Spectral analysis plays a crucial role in high-dimensional statistics, where determining the asymptotic distribution of various spectral statistics remains a challenging task. Due to the difficulties of deriving the analytic form, recent advances have explored data-driven bootstrap methods for this purpose. However, widely used Gaussian approximation-based bootstrap methods, such as the empirical bootstrap and multiplier bootstrap, have been shown to be inconsistent in approximating the distributions of spectral statistics in high-dimensional settings. To address this issue, we propose a universal bootstrap procedure based on the concept of universality from random matrix theory. Our method consistently approximates a broad class of spectral statistics across both high- and ultra-high-dimensional regimes, accommodating scenarios where the dimension-to-sample-size ratio $p/n$ converges to a nonzero constant or diverges to infinity without requiring structural assumptions on the population covariance matrix, such as eigenvalue decay or low effective rank.

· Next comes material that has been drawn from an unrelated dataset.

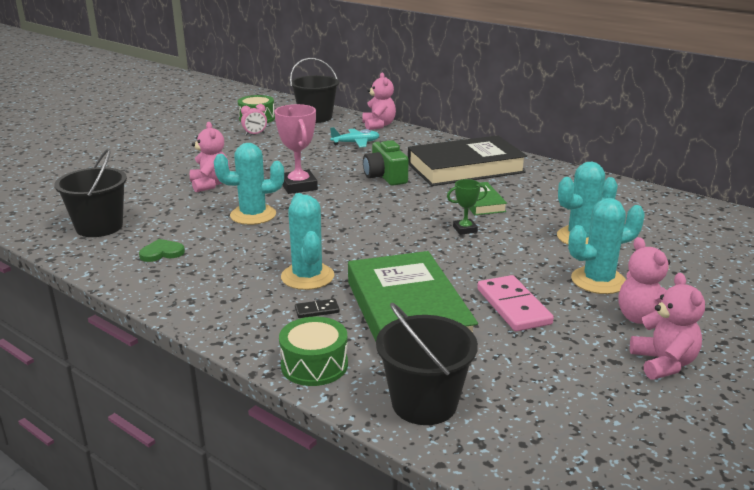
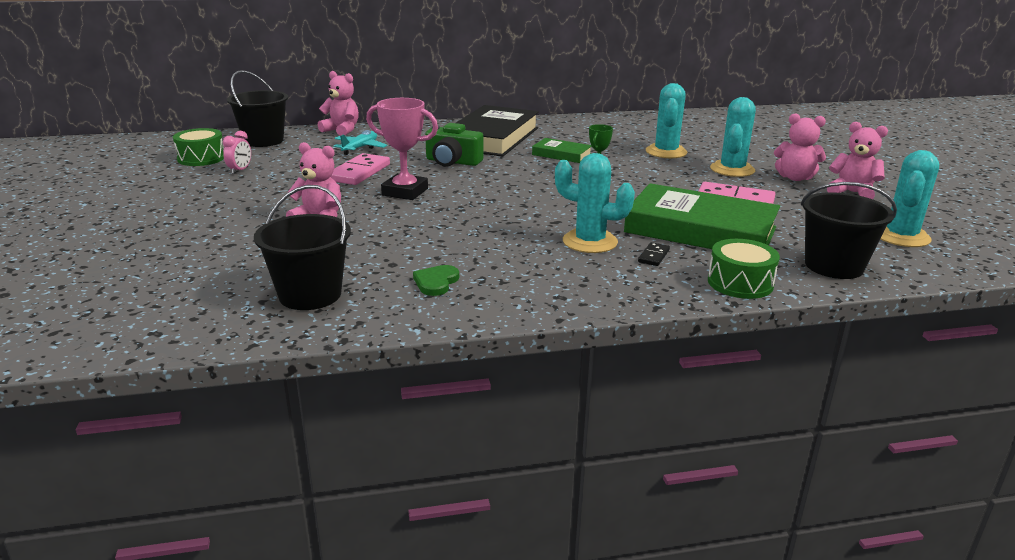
camera: 50 degrees left, 0 degrees up
(253, 215) = (429, 225): turquoise cactus -> turquoise cactus (901, 236)
(310, 161) = (359, 172): none -> pink domino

We showcase this universal bootstrap method for high-dimensional covariance inference. Extensive simulations and a real-world data study support our findings, highlighting the favorable finite sample performance of the proposed universal bootstrap procedure.

翻译：谱分析在高维统计中扮演着关键角色，其中确定各类谱统计量的渐近分布仍是一项具有挑战性的任务。由于推导解析形式的困难，近期研究探索了基于数据驱动的自助法来解决此问题。然而，广泛使用的基于高斯近似的自助法（如经验自助法和乘数自助法）已被证明在高维设定下近似谱统计量分布时存在不一致性。为解决这一问题，我们基于随机矩阵理论中的普适性概念，提出了一种普适性自助法流程。该方法能一致地近似涵盖高维与超高维体系下的一类广泛谱统计量，适应维度-样本量比$p/n$收敛于非零常数或发散至无穷的情形，且无需对总体协方差矩阵施加结构假设（如特征值衰减或低有效秩）。我们展示了这一普适性自助法在高维协方差推断中的应用。大量模拟实验与一项真实世界数据研究验证了我们的结论，突显了所提出的普适性自助法在有限样本下的优异性能。